Geraldine Fagan is a British journalist and author. She recently moved to Washington, D.C., from Moscow, where she monitored religious freedom across Russia for 12 years. Her book “Believing in Russia – Religious Policy after Communism,” (2012) focuses on religion’s role in Russia under Vladimir Putin.
Johannes Langkilde is an award-winning journalist, news anchor and correspondent. In June 2013 Johannes joined Danish Broadcasting Corporation (DR) after seven years as anchor of TV 2 DENMARK’s flagship evening news program News at 19.00. He has also hosted major election debates and covered royal events. Johannes is now based in Washington, D.C., as DR’s Chief US correspondent where he covers US politics and general affairs.
Ebtihal Mubarak is a Brooklyn-based Saudi journalist who writes about the growing movement for greater political and social rights for Saudi women and youth. Mubarak has been instrumental in publicizing many human rights cases, most notably the Saudi rape victim known as the “Qatif Girl,” who eventually received a royal pardon. She is a recipient of the United Nations Dag Hammarskjöld fellowship for international journalists. CNN has described her as “Saudi Arabia’s fearless journalist.”

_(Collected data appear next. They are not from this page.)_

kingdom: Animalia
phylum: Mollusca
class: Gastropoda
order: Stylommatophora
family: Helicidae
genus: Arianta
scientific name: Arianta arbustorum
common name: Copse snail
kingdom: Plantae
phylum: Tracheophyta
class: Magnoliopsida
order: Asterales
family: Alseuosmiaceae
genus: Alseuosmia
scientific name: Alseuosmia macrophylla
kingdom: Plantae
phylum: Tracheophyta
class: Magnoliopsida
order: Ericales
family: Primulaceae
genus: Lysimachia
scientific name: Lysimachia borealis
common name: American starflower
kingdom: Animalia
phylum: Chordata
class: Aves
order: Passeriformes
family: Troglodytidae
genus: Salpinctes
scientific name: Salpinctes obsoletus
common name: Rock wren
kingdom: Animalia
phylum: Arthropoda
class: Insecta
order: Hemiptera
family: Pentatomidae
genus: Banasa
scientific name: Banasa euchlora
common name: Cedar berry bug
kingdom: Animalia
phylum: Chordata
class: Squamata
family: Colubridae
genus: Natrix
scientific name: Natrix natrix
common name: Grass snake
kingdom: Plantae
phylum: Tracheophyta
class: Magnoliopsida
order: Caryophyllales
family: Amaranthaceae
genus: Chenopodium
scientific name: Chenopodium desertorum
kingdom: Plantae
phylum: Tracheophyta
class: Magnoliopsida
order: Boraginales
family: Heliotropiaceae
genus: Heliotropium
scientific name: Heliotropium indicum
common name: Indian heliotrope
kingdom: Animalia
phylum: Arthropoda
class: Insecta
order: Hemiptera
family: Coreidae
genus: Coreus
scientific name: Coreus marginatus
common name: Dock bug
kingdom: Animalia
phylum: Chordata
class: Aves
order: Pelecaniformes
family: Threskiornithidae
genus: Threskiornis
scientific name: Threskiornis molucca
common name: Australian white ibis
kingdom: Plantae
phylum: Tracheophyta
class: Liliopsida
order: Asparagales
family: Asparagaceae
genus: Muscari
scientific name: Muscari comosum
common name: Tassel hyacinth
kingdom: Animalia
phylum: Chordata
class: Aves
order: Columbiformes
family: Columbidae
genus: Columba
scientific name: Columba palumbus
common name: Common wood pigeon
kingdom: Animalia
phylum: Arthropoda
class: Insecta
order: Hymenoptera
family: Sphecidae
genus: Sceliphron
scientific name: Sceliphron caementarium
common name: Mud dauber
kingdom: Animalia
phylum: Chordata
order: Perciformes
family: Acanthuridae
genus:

Pir Zubair Shah served as the 2012-2013 Edward R. Murrow press fellow at the Council on Foreign Relations and as a fellow at Harvard University’s Nieman Foundation in 2011 and 2012. Since 2008, Shah has worked for the New York Times. He shared the 2009 Pulitzer Prize for international reporting for his work as a reporter in the Waziristan tribal area of Pakistan along the border with Afghanistan. Shah has covered and exposed major international news stories on politics, terrorism and security in Pakistan and Afghanistan, with special attention to the activities of the military and the Taliban in the border regions. He has also worked for Washington Times and has written feature story for Foreign Policy. Shah is a frequent commentator on radio and TV. Past appearances include Charlie Rose on PBS; Andrea Mitchell on MSNBC; NPR’s Morning Edition; Al Jazeera; CNN; and others.